Wednesday, December 13, 2006

Saudi Arabia's Blackmail

While the so-called 'breaking' news story that was published in the New York Times on Wednesday about the fact that Saudi Arabia is considering funding Sunni insurgents in Iraq came as a bit of a surprise to those who haven't been paying attention the past couple of weeks, the ISG had actually reached that conclusion in its report.

I was wondering what that meeting between Dick Cheney and SA's king might have been like considering that one would think Cheney could have just threatened to expose those 28 redacted pages from the 9/11 Commission Report that dealt with the Saudis or that he might have told them that he'd tell the truth about why Saudi nationals were immediately flown out of the US following 9/11 despite the imposed flying restrictions. Then again, to do so might actually reveal information about the Bush regime that they would prefer to keep secret for time immemorial so he probably didn't have much of a bargaining chip.

Instead, the Saudis appear to be in charge of any possible timetable the Bush administration might consider:

Until now Saudi officials have promised their counterparts in the United States that they would refrain from aiding Iraq’s Sunni insurgency. But that pledge holds only as long as the United States remains in Iraq.

Sounds exactly like blackmail to me.

The Saudi ambassador to the United States, Prince Turki al-Faisal, who told his staff on Monday that he was resigning his post, recently fired Nawaf Obaid, a consultant who wrote an opinion piece in The Washington Post two weeks ago contending that “one of the first consequences” of an American pullout of Iraq would “be massive Saudi intervention to stop Iranian-backed Shiite militias from butchering Iraqi Sunnis.”

Mr. Obaid also suggested that Saudi Arabia could cut world oil prices in half by raising its production, a move that he said “would be devastating to Iran, which is facing economic difficulties even with today’s high oil prices.” The Saudi government disavowed Mr. Obaid’s column, and Prince Turki canceled his contract.
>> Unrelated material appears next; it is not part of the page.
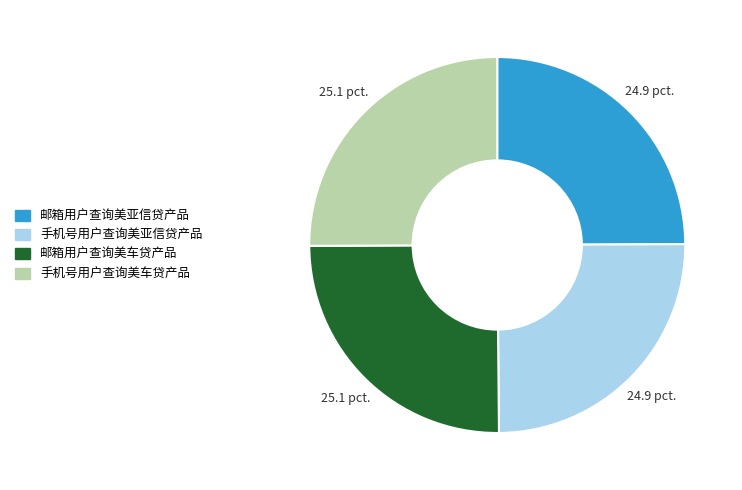

Approximately how many times larger is the value at 手机号用户查询美亚信贷产品 compared to 手机号用户查询美车贷产品?

1.0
But Arab diplomats said Tuesday that Mr. Obaid’s column reflected the view of the Saudi government, which has made clear its opposition to an American pullout from Iraq.

He who owns the oil rules the world. Just look at the Bush administration. Oilmongers from way back who must be damn pissed off that Bush's best friend, King Abdullah, is now threatening a very public family feud of massive proportions (or that it has finally come out in the open, at least). It looks like Bush's only choice will be to keep American troops in Iraq throughout the rest of his term if he needs to appease the Saudis. Whose best interests does Bush have at heart again? The soldiers, as he claims, or his oil buddies?